= Stellar Quines Theatre Company =

Scottish women's theatre company

Stellar Quines is an intersectional feminist theatre company and charity based in Kirkcaldy, Fife. The company produces  original theatre, creates  with communities and support artists, all working towards a gender equal Scotland. The name Stellar Quines is a combination of two old Scots words: Stellar, meaning 'starry', and Quines, meaning 'women'.

==History==
Stellar Quines was established in 1993 by Gerda Stevenson and a group of theatre practitioners to address the lack of opportunities for women in theatre. The creation of Stellar Quines was a direct response to Gerda’s experiences working with celebrated British feminist theatre company Monstrous Regiment and her vision for Scotland to have a theatre company that would consciously create opportunities for women in all areas of production.

In 2000, Muriel Romanes became Artistic Director. As one of the original co-founders of the company, she had an outstanding reputation as a director and a performer in Scottish theatre, supporting new writers and providing opportunities for women in theatre to develop in other creative areas. This included the Rehearsal Room programme to develop new plays. She also nurtured a special relationship with Quebec, notably presenting the triple Fringe First winning Jennifer Tremblay Trilogy.
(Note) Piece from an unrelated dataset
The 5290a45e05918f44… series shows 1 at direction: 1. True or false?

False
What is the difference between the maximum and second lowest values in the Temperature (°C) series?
In 2016, Muriel was succeeded by Jemima Levick. With a particular commitment to equality and diversity, Jemima broadened the organisation’s reach in sector development and community engagement by establishing new programmes of work.

Jemima produced and directed a wide breadth of collaborative work, co-producing shows with National Theatre Scotland, The Lyceum, Citizens Theatre, Imaginate, Pearlfisher, Dundee Rep and Scottish Dance Theatre.

Jemima left Stellar Quines to join Play Pie and a Pint in 2021 as their Artistic Director, with Caitlin Skinner joining the company that April. Caitlin’s vision is for an intersectional feminist theatre company which invites action through a collaborative programme of work. This includes touring shows, engaging communities, supporting creatives and campaigns all with the aim of achieving greater equality.

In 2024 the company relocated from the City of Edinburgh to Kirkcaldy, Fife in a move to decentralise arts and cultural activity out of the nation’s urban centres, collaborate with communities and provide quality opportunities for local people to engage with the performing arts.

==Productions==
The company’s first production was Night Sky by Susan Yankowitz, directed by Lynn Bains. It toured to Aberdeen, Ayr, Glasgow, St Andrews and Edinburgh during the spring of 1994.

Other key productions include:
- Refuge by Janet Paisley, directed by Gerda Stevenson. The play received the Peggy Ramsay Award for the development of new writing.
- The 1963 novella by Muriel Spark, The Girls of Slender Means, was adapted for a stage for a production by the Stellar Quines in August 2009.
- The Jennifer Tremblay Trilogy, a trio of plays directed by Muriel Romanes and written by Jennifer Tremblay (The List, The Deliverance and The Carousel). After producing and touring each show to critical acclaim, the trilogy undertook a full run at the 2015 Edinburgh Fringe Festival.
- The 306: Day by Oliver Emmanuel, directed by Jemima Levick in association with the National Theatre of Scotland and Perth Theatre. This was the second in a trilogy of plays responding to the centenary of World War 1.
- Through the Mud by Apphia Campbell, directed by Caitlin Skinner. The play tells the story of Black Panther Assata Shakur and a college student at the start of the Black Lives Matter movement. The show performed at the Royal Lyceum Theatre, before embarking on an Edinburgh Fringe 2024 run, a 2025 tour of Scotland, Brazil and Mexico.
- Frankie Stein by Julia Taudevin, with music and lyrics by Bethany Tennick and directed by Caitlin Skinner marks the first show since the companies move to Fife. A feminist adaptation of Mary Shelley’s Frankenstein looking at AI, gender justice and community. The show premiered at the Lochgelly Centre in April 2025.